Parti tabelasına saldırı
Turgay KILIÇ / Yenikiraz.com Toplumsal Özgürlük Partisi (TÖP) bugün öğlen saatlerinde yine saldırıya uğradı. Giriş kapısında...
Turgay KILIÇ / Yenikiraz.com
Toplumsal Özgürlük Partisi (TÖP) bugün öğlen saatlerinde yine saldırıya uğradı. Giriş kapısında asılan TÖP logolu parti tabelasına yapılan saldırıyı ifade eden Parti Meclisi Üyesi Didar Gül, “Daha önce de partimize yönelik böylesi saldırılar oldu. İçerideki tabelanın indirilmesi ve kapımıza tekme atılması gibi çeşitli saldırılar oldu” dedi.
28 yıllık sosyalizm düşüncenin savunuculuğu yapan TÖP’ün, yaşadığı saldırıların yeni olmadığına işaret edildi.
TÖP Parti Meclisi Üyesi Gül, saldırıların sokakta broşür dağıtılırken de yapıldığına değinerek “Sokakta da bildiri dağıtırken ve de eylem sırasında bazı faşist grupların yönlendirmeleri ve provokasyonları ile saldırılar olmuştu.
En yakın süreçte de, seçim sürecinde ittifakımızla ‘Emek ve Özgürlük İttifakı’nın bileşeniyiz’ birlikte seçim çalışmaları yürüttük. İttifakımızın yaptığı çalışmalara yönelik, sokakta çeşitli provokasyon girişimleri olsa da bunları boşa düşürdüğümüz bir biçim almıştık. Saldırıların boyutları değişiyor” dedi.
‘Gücümüzü emekçilerin taleplerinden alıyoruz’

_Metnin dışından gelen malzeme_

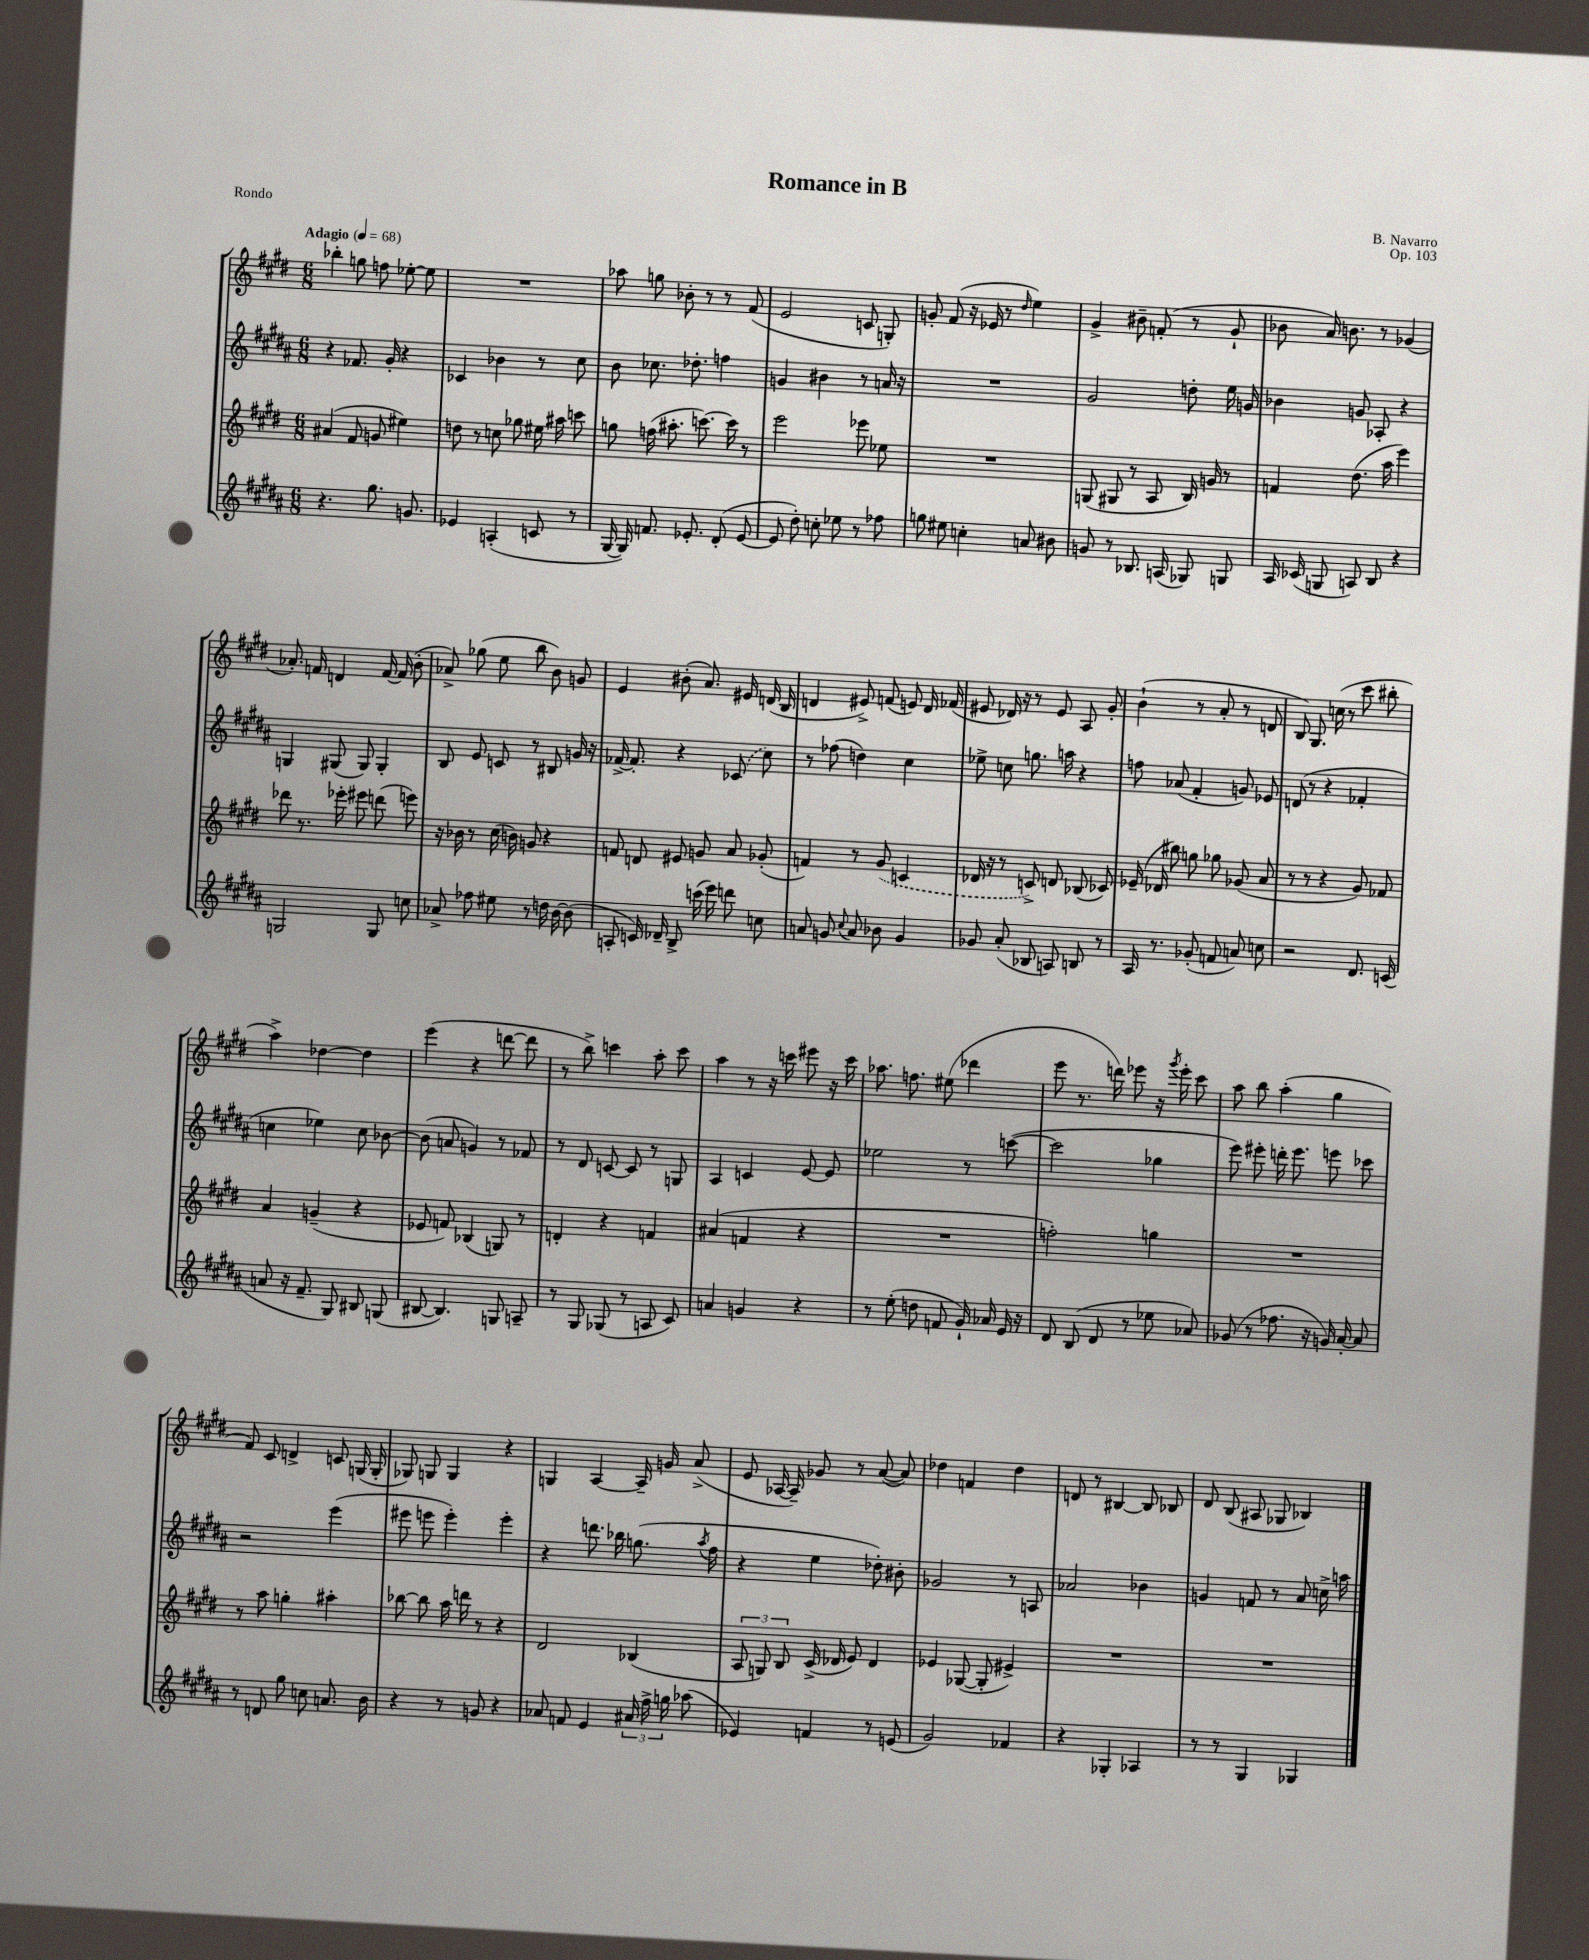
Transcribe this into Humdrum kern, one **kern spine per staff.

**kern	**kern	**kern	**kern
*staff4	*staff3	*staff2	*staff1
*clefG2	*clefG2	*clefG2	*clefG2
*k[f#c#g#d#a#]	*k[f#c#g#d#]	*k[f#c#g#d#a#]	*k[f#c#g#d#]
*M6/8	*M6/8	*M6/8	*M6/8
*MM68	*MM68	*MM68	*MM68
4.r	(4a#/	4r	4bb-'\
.	8f#/	8.f-/	8gg\
8.gg#\	8g/	.	8ff\
.	.	16g#'/	.
.	4ee#\)	4r	[8ee-'\
8.g/	.	.	.
.	.	.	8ee-\]
=	=	=	=
4e-/	8dd\	4c-/	2.r
.	8r	.	.
(4A'/	8cc\	4b-\	.
.	8gg-\	.	.
8c/	16ee#\	8r	.
.	16aa#\	.	.
8r	8ccc\	8cc#\	.
=	=	=	=
[16G#/	8gg\	8b\	8aa-\
16G#/])	.	.	.
8.f/	(16ff\	8.cc-\	8gg\
.	8.aa#'\	.	.
.	.	.	8b-'\
8.e-'/	.	8.dd-'\	.
.	[8.ccc\)	.	8r
(8d#'/	.	4ff\	8r
.	16ccc\]	.	.
[8e-/	8r	.	(8f#/
=	=	=	=
8e-/]	2eee\	4g/	2e/
8dd#'\)	.	.	.
8cc'\	.	4b#\	.
8ee-\	.	.	.
8r	8eee-\	8r	8c/
8ff-\	8ee-\	16a/	8G'/)
.	.	16r	.
=	=	=	=
8gg\	2.r	2.r	8g'/
8ee#\	.	.	(8f#/
4cc'\	.	.	16r
.	.	.	16e-/
.	.	.	8r
.	.	.	16qqdd#/
8a/	.	.	4ee\)
8b#\	.	.	.
=	=	=	=
8g/	(8G/	2g#/	4g#^/
8r	8G#/	.	.
8.B-/	8r	.	8b#~\
.	8A/	.	(8f'/
(16A/	.	.	.
8G-/)	16B/)	8dd'\	8r
.	16g/	.	.
8G/	8r	16ee\	8g#`/
.	.	16g/	.
=	=	=	=
16A#/	4f/	4b-\	8b-\
(16c-/	.	.	.
8G/	.	.	16a/)
.	.	.	8.b\
8A/)	(8.dd#\	8g/	.
8B/	.	8A-'/	8r
.	16aa\	.	.
4r	4eee\)	4r	(4g-/
=	=	=	=
2G/	8ddd-\	4G/	8.a-'/)
.	8.r	.	.
.	.	.	16f/
.	.	(8G#/	4d/
.	16eee-'\	.	.
.	8eee#\	8G#/)	.
8G/	(8ddd\	4G#'/	[16f/
.	.	.	(16f/]
8cc\	8eee\)	.	8b'\
=	=	=	=
8a-^/	16r	8B/	8a-^/)
.	16b-\	.	.
8ff-\	8r	8e/	(8gg-\
8ee#\	(16cc#\	8c/	8ee\
.	16b\)	.	.
8r	8g/	8r	8bb\
16dd\	4r	8B#/	8b\)
[16b\	.	.	.
(8b\]	.	16g/	8g/
.	.	16r	.
=	=	=	=
8A'/	8f/	[16f-^/	4e/
.	.	8.f-'/]	.
16c/)	8d/	.	.
16d-~/	.	.	.
8B^/	8e#/	4r	(8b#'\
(16ccc\	8g/	.	8.a/)
16eee\)	.	.	.
8ddd\	8a/	(8c-/	.
.	.	.	16e#/
8cc\	(8g-'/	8cc#\)	(16d/
.	.	.	16B/
=	=	=	=
8a/	4f/)	8r	4d/
8g/	.	(8ff-\	.
8qqcc#/	.	.	.
8a/	8r	4dd\)	8e#^/)
8b-\	(8g#/	.	(8f/
4g/	4c/	4cc#\	8e/)
.	.	.	16d/
.	.	.	(16f-/
=	=	=	=
8g-/	16d-/	8ee-^\	8e#/
.	16r	.	.
(8a#'/	8r	8cc\	16d-/)
.	.	.	16r
8B-/	8c^/)	8.gg\	8r
8A/)	8d/	.	8e#/
.	.	16aa\	.
8B/	(8B-/	4r	8A/
8r	8c-/)	.	8g#'/
=	=	=	=
16A#/	(16e-~/	8ff\	(4b`\
8.r	16d-/	.	.
.	8bb#\)	(8a-/	.
(8g-'/	8gg\	4f#'/	8r
8f/	8gg-\	.	8a'/
8a/)	(8g-/	8g/)	8r
8cc\	8a/	8e-/	8d/
=	=	=	=
2r	8r	(8d/	8B/)
.	8r	8r	8.G#/
.	4r	4r	.
.	.	.	(16cc\
.	.	.	8r
8.d#/	8g#/)	4f-'/	8ccc#\
.	8f-/	.	8bb#'\
(16c/	.	.	.
=	=	=	=
8a/	4a/	4cc\	4aa^\)
16r	.	.	.
8.f#~/	.	.	.
.	(4g~/	4ee-\)	[4dd-\
8G#/)	.	.	.
8B#/	4r	8cc\	4dd-\]
(8G/	.	[8b-\	.
=	=	=	=
[8B#/	8e-/	(8b-\]	(4eee\
4.B#/])	8f/)	8a/	.
.	(4B-/	4g/)	4r
8G/	8G/)	8r	[8ddd\
8A~/	8r	8f-/	8ddd\]
=	=	=	=
8r	4d'/	8r	8r
8G#/	.	8d#/	8bb^\)
(8G-/	4r	[8c/	4ccc\
8r	.	8c/]	.
8A/	4f/	8r	8aa'\
8c#/)	.	8G/	8ccc\
=	=	=	=
4a/	(4a#/	4A#/	4aa\
4g/	4f/	4c/	8r
.	.	.	16r
.	.	.	16ccc\
4r	4r	[8e/	8eee#\
.	.	8e/]	16r
.	.	.	16ccc\
=	=	=	=
8r	2.r	2ee-\	8.aa-\
(8ee'\	.	.	.
.	.	.	8.ff\
8dd\	.	.	.
8f/	.	.	(8ee#\
16g#`/)	.	8r	4ddd-\
16a-/	.	.	.
16e/	.	([8ccc\	.
16r	.	.	.
=	=	=	=
8d#/	2ff'\)	2ccc\]	8eee\
(8B/	.	.	8.r
8d#/	.	.	.
.	.	.	16ddd\)
8r	.	.	8eee-\
8ee-\	4gg\	4gg-\	16r
.	.	.	8qggg#/
.	.	.	16eee-'\
8a-/)	.	.	8ccc#\
=	=	=	=
(8g-/	2.r	8eee\)	8aa\
8r	.	8eee#'\	8bb\
8.ff-\	.	16ddd'\	(4aa'\
.	.	8.eee#\	.
16r	.	.	.
16g/)	.	8eee\	4gg#\
[16a#'/	.	.	.
8a#/]	.	8ccc-\	.
=	=	=	=
8r	8r	2r	8f#/)
8d/	8aa\	.	8c#/
8gg#\	4gg'\	.	4d^/
8cc\	.	.	.
8.a/	4aa#'\	(4eee\	8c/
.	.	.	(16G/
16b\	.	.	16G'/
=	=	=	=
4r	[8bb-\	8eee#\	8G-/)
.	8bb-\]	8eee\	8G/
8r	16aa\	4eee'\)	4G/
.	16ddd\	.	.
8g/	8r	.	.
4r	4r	4eee'\	4r
=	=	=	=
8a-/	2d#/	4r	4G/
8f/	.	.	.
4e/	.	8.ddd\	[4A/
.	.	16bb-\	.
24a#/	(4B-/	(8.gg\	16A~/]
24ff#^\	.	.	.
.	.	.	16g/
24gg\	.	.	.
(8aa-\	.	.	(8a^/
.	.	8qaa#/	.
.	.	16ff#\	.
=	=	=	=
4e-/)	12A/	4r	8e/
.	12G/)	.	.
.	.	.	[16A-/
.	12B/	.	.
.	.	.	16A-~/])
4f/	(16c#^/	4ee\	8g-/
.	16d-/	.	.
.	8e/)	.	8r
8r	4d-/	8dd-'\)	([8a/
(8e/	.	8b#'\	8a/])
=	=	=	=
2g#/)	4e-/	2g-/	4dd-\
.	([8G-/	.	4f/
.	8G-'/]	.	.
4f-/	4e#^/)	8r	4dd-\
.	.	8A/	.
=	=	=	=
4r	2.r	2a-/	8d/
.	.	.	8r
4G-'/	.	.	[4B#/
4A-/	.	4b-\	8B#/]
.	.	.	8B-/
=	=	=	=
8r	2.r	4g/	8d#/
8r	.	.	(8B/
4G#/	.	8f/	8A#/
.	.	8r	8G-/
4G-/	.	8a#/	4B-/)
.	.	16cc^\	.
.	.	16aa\	.
==	==	==	==
*-	*-	*-	*-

Dün yaşanan saldırıya da açıklık getiren TÖP Meclis Üyesi Gül, şunları aktardı:
“Bu saldırı da dün gerçekleşti. Partimizin tabelasını çizerek, bir faşist güruhun olduğunu anlaşılan bir saldırıydı. Bu tür saldırıların amacı, seçimlerden sonra (14 Mayıs-28 Mayıs) faşizmin kurumsallaşmasının önündeki hamlelerin birer birer atılmasının bir başlangıcı olarak ön gördük ve bunun bilincindeydik. İktidarın dışında kalan faşist örgütlerin ve faşizmden beslenerek bu düşünce hareket eden yapılarda bu saldırıların olacağının da farkındaydık.
Eşit, adil, sömürüsüz bir düzen için ve demokratik bir cumhuriyet için mücadele eden bizlerin karşısında çeşitli saldırılarla yıllardır var oluyorlar zaten. Bu saldırı da bunlardan bağımsız görmemek, bağımsız ele almamak gerekiyor. Bu saldırı bizim ideolojik duruşumuza, sosyalizme, demokratik cumhuriyete bir saldırı olarak ele almak gerekiyor.
‘Birbirinden bağımsız olamazlar’
Şimdiye dek ölüm tehditleri ve benzeri tahditlerle karşılaşmadık. Sokakta bildiri dağıttığımızda, eylemlere çıktığımızda ve buna benzer saldırılar; bugün muhalefetlik edenlerin tutuklandığı, sosyalistlerin, devrimcilerin, gençlerin, kadınların ve hatta itiraz edenlerin tutuklandığı bir gerçek var. Bu da bu saldırıların bir parçasıyken, bir konseptin de bir parçasıyla oluşturuluyor. Bunlar da birbirinden bağımsız olamaz.
Bizler de yıllarımızda mücadeleler vererek karşılık vermeye çalışıyoruz. Ve bu yine aynı şekilde devam edecek. Sonuçta bugün gücünü son seçimlerden kazanmaktan alan iktidarın karşısında ülkenin yarısının itiraz ettiği ive başka bir şey istediği bir gerçeklik var. İşte bizler de gücümüzü bu gerçeklikten alıyoruz.
Sosyalistlerden, kadınlardan, gençlerden, emekçilerden ve onların taleplerini yükseltmekten alıyoruz gücümüzü, onların mücadelelerinden alıyoruz gerçekliğimizi. Ve partimiz olarak bu mücadeleyi de büyütmeye devam edeceğiz.”